Information Sciences ( IF 8.1 ) Pub Date : 2021-02-26 , DOI: 10.1016/j.ins.2021.02.045 Yu Wang , Yupeng Li
Outlier detection is of great importance in industry as unexpected errors or faults, abnormal behaviours or phenomena, etc. can occur due to a variety of human, system, and environmental reasons. To identify and analyse these rare items, events or observations can find either anomalies or novelties and, as a result, can help avoid potential unexpected consequences or improve industrial system performance. The operating data collected from industrial systems in the Industry 4.0 era are characterized as multi-attribute (e.g., both numerical and categorical) compared to previous studies.
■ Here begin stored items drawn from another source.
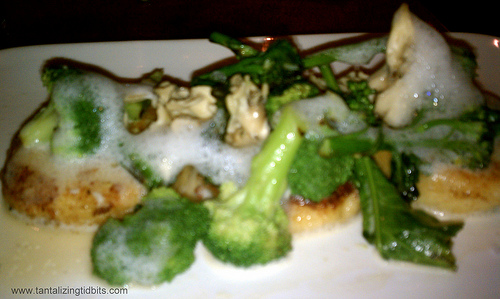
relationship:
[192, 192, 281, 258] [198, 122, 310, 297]
head of broccoli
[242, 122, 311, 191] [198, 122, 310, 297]
stem of broccoli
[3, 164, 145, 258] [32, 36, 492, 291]
chicken on plate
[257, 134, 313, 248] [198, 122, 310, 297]
piece of broccoli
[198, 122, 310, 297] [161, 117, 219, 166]
broccoli with soap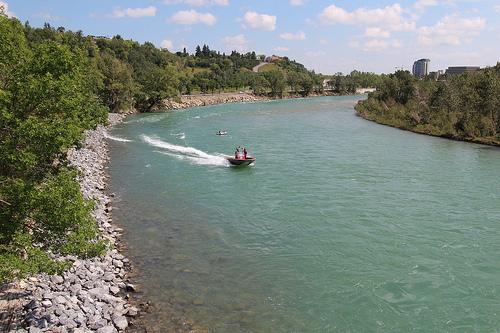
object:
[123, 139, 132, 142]
waves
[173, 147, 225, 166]
boat wake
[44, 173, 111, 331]
riverbank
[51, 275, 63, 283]
rocks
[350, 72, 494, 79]
horizon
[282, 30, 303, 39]
clouds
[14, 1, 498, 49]
sky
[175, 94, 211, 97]
roadway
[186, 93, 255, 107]
ridge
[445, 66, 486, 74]
building top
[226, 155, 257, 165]
speedboat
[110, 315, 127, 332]
rocks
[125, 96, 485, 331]
river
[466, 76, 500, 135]
trees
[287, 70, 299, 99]
trees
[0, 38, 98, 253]
trees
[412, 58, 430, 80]
buildings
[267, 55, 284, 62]
buildings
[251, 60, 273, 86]
hill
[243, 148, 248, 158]
people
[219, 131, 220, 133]
people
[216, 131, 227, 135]
mini-boat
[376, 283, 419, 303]
whirlpool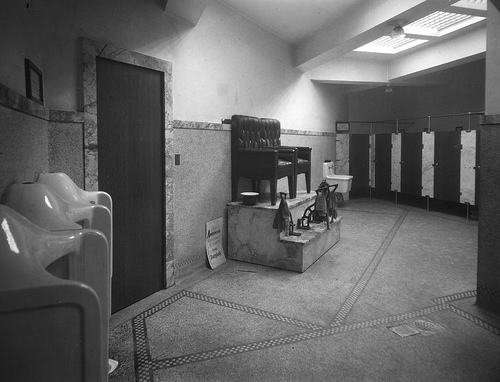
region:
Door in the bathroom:
[77, 36, 182, 311]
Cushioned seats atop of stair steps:
[225, 114, 312, 207]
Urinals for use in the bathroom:
[0, 169, 125, 378]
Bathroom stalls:
[332, 121, 482, 217]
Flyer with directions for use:
[202, 216, 225, 272]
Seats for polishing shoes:
[228, 110, 344, 268]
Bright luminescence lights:
[348, 0, 499, 60]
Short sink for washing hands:
[322, 153, 358, 196]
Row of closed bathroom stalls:
[333, 115, 480, 227]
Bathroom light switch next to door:
[172, 153, 182, 167]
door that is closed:
[90, 58, 179, 307]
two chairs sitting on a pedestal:
[226, 107, 318, 201]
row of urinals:
[7, 172, 142, 380]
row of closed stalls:
[346, 128, 481, 210]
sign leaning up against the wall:
[197, 214, 236, 269]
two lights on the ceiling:
[339, 9, 476, 98]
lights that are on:
[351, 1, 497, 70]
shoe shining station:
[214, 109, 357, 271]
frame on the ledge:
[22, 51, 57, 104]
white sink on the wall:
[319, 156, 359, 197]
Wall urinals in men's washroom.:
[2, 169, 120, 379]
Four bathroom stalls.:
[354, 116, 483, 213]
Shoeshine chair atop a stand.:
[231, 112, 313, 203]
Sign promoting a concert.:
[196, 213, 241, 273]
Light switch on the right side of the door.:
[175, 148, 182, 167]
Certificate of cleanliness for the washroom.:
[22, 56, 47, 106]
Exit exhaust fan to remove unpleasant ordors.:
[392, 32, 409, 42]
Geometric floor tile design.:
[157, 286, 463, 354]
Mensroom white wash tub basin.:
[322, 154, 355, 200]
Therefore, a new outlier detection method for mixed-valued datasets based on the weighted network model is proposed in this paper. Concretely, a weighted neighbourhood information network (WNIN) is constructed by considering the neighbourhood relations and similarities among objects to represent a dataset with mixed-valued attributes (DMA). A tailored Markov random walk method is employed to detect outlier on the predefined network model. After reaching the equilibrium, the inlier score is defined according to the out-degree of nodes in the WNIN to represent the inlier degree of objects. Experiments on two real datasets and a case study illustrate the effectiveness and adaptability of the proposed method.
中文翻译:
基于加权邻域信息网络的混合值数据集离群值检测
离群检测在工业中非常重要,因为可能由于各种人为,系统和环境原因而发生意外错误或故障,异常行为或现象等。为了识别和分析这些稀有物品,事件或观察值可以发现异常或新颖性,从而可以帮助避免潜在的意外后果或改善工业系统的性能。与以前的研究相比,从工业4.0时代的工业系统中收集的操作数据具有多属性(例如,数字和类别)的特征。因此,本文提出了一种基于加权网络模型的混合值数据集离群值检测新方法。具体来说,通过考虑对象之间的邻域关系和相似性来构建加权邻域信息网络(WNIN),以表示具有混合值属性(DMA)的数据集。采用量身定制的马尔可夫随机游走方法来检测预定义网络模型上的异常值。达到平衡后,根据WNIN中节点的向外度定义内部分数,以表示对象的内部度。在两个真实数据集上的实验和案例研究说明了该方法的有效性和适应性。根据WNIN中节点的向外度定义内部分数,以表示对象的内部度。在两个真实数据集上的实验和一个案例研究说明了该方法的有效性和适应性。根据WNIN中节点的向外度定义内部分数,以表示对象的内部度。在两个真实数据集上的实验和案例研究说明了该方法的有效性和适应性。